The American left did not welcome Max's break with Communism, and his radical bona fides were in doubt in other respects too. As a poet, Max tackled provocative subjects—including the biblical story of Sodom, which he reinterpreted to present the righteous man Lot as a misogynistic theocrat—but his style was considered old-fashioned. He found journalistic outlets closed to him, including the Liberator, which had come under Communist control. Yet Max was an expert on Soviet Russia and an established writer and lecturer, albeit one whose market was no longer what it had been. He felt ideologically displaced, and he felt like a failure.

But new opportunities would arise, both in the burgeoning anti-communist movement and through new media—in this case, radio. Max became the host of a show called Word Game on CBS, and his writing became a mainstay of Reader's Digest, whose anti-communist owner paid Max handsomely even while dumbing down his prose.

His ideological odyssey cost him friends, and the new ones he made among allies on the right did not always endure. He appeared on the masthead of National Review from its first issue in 1955 until 1964, when he came to find the magazine's religious framing of the struggle against communism to be too much, and editor William Buckley found Max's atheism too intransigent. Max had shed his faith by the time he left college. He did not fit in with the rather Catholic intellectual atmosphere of National Review. But he did not have an obvious ideological home anywhere else, either. He came to call himself a "libertarian conservative." He was not trying to establish a school of thought—just explain himself concisely.

There is more to Max Eastman's story. He matched wits with Freud—whom he met in Europe and cor-responded with for a time thereafter—and matched muscles with Ernest Hemingway, who took personal offense at a critical review that Eastman had written. (They brawled in the prominent book editor Maxwell Perkins' office.) He took more lovers, with Eliena tolerating Max's philandering out of unshakable devotion to him. He married a third time, to Yvette Szekely, after his second wife's death. And on August 3, 1969, Max died. His only son, Daniel, the child he had with Ida, followed six months later, unreconciled to his father.

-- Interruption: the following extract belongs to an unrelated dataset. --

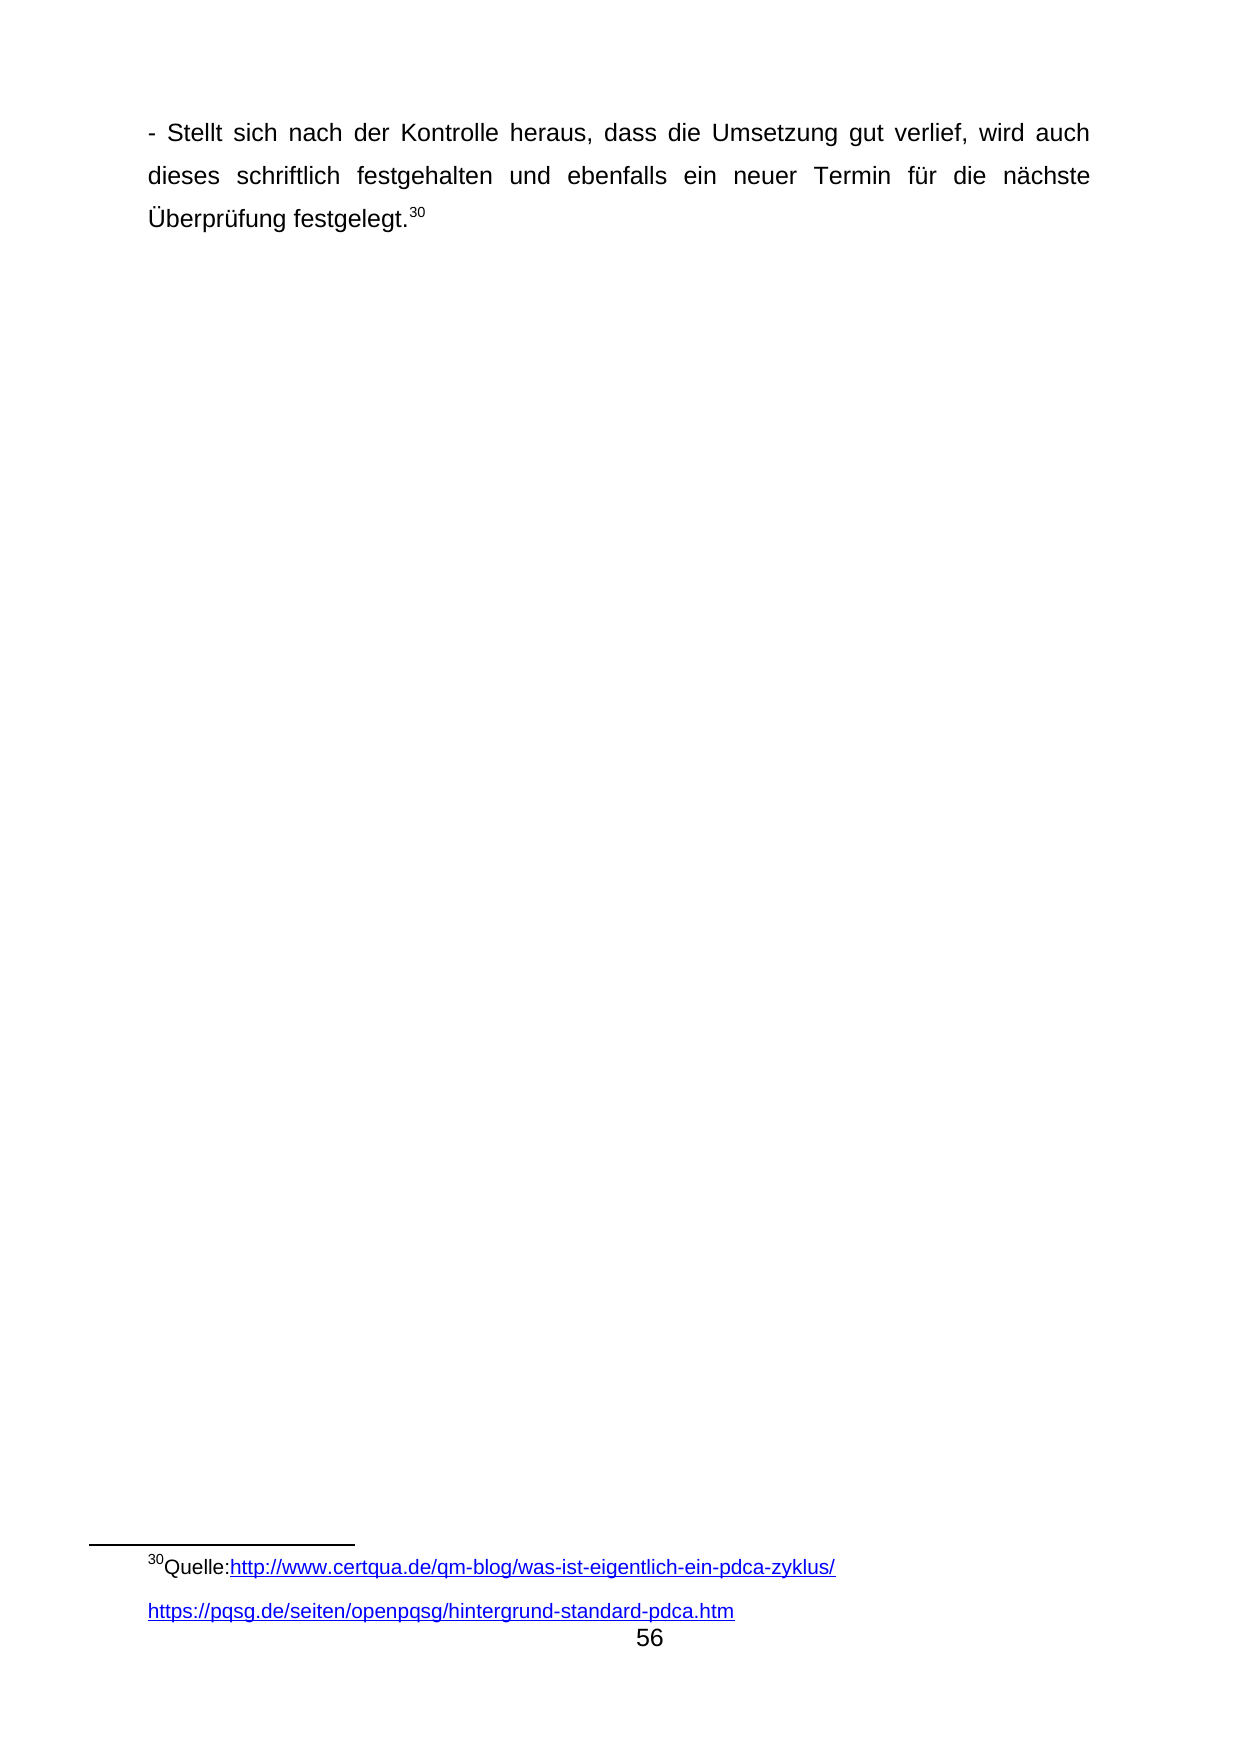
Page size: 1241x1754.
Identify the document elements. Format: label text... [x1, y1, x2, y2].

All this is well told by Irmscher, a professor of English at Indiana University, who has produced in Max Eastman: A Life a thorough scholarly biography. It will not be to every reader's taste—the focus is on Eastman himself, and for all the sex and communism that enliven the story, Eastman's life was less interesting than his times. He failed to make the mark he aspired to, either as a poet or as a thinker. Yet Max Eastman remains a figure worth knowing, one of the last century's many pilgrims from the left to a kind of libertarianism.